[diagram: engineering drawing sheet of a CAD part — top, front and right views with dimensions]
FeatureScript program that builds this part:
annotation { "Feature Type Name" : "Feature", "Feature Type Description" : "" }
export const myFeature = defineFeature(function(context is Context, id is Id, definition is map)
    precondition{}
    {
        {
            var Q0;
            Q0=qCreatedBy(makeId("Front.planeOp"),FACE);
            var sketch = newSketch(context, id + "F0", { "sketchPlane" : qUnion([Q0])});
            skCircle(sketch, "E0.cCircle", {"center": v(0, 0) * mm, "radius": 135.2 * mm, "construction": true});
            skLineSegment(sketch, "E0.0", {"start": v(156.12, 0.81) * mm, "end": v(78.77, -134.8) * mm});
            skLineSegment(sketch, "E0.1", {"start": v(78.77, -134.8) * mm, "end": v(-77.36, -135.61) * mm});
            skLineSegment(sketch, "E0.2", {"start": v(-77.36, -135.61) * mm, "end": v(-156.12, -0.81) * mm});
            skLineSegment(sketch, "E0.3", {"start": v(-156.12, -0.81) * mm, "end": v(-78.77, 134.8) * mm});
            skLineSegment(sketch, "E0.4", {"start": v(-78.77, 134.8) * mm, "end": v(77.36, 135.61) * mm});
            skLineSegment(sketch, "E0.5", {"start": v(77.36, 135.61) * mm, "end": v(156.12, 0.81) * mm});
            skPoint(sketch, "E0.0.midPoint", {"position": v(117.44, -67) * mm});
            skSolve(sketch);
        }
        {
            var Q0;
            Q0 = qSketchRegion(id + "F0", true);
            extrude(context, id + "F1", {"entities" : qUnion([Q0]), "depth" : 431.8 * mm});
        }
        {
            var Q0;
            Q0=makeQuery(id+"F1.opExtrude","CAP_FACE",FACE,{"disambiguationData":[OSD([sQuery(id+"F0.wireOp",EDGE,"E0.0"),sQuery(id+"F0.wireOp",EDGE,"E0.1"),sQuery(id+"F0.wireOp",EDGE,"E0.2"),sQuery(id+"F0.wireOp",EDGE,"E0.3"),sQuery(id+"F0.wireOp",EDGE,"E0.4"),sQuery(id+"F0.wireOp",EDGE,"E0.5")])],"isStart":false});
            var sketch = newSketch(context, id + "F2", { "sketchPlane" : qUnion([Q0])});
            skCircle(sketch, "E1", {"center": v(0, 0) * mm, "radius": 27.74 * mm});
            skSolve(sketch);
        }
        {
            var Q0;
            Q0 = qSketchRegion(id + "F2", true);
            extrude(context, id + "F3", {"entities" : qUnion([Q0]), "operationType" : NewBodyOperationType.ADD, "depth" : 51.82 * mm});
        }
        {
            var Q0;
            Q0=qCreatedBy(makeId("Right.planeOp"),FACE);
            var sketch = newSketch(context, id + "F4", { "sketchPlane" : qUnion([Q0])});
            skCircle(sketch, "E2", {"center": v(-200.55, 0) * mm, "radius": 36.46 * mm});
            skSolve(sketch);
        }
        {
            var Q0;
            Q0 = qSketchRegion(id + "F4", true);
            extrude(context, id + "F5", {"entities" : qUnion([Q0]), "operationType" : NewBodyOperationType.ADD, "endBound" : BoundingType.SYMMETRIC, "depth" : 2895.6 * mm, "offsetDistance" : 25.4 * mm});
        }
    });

*TASK INSTRUCTIONS*
Which lines in the records contain the string "FACE", with case counting? Report each of those lines in full.

*COMPLETED TASK*
            Q0=qCreatedBy(makeId("Front.planeOp"),FACE);
            Q0=makeQuery(id+"F1.opExtrude","CAP_FACE",FACE,{"disambiguationData":[OSD([sQuery(id+"F0.wireOp",EDGE,"E0.0"),sQuery(id+"F0.wireOp",EDGE,"E0.1"),sQuery(id+"F0.wireOp",EDGE,"E0.2"),sQuery(id+"F0.wireOp",EDGE,"E0.3"),sQuery(id+"F0.wireOp",EDGE,"E0.4"),sQuery(id+"F0.wireOp",EDGE,"E0.5")])],"isStart":false});
            Q0=qCreatedBy(makeId("Right.planeOp"),FACE);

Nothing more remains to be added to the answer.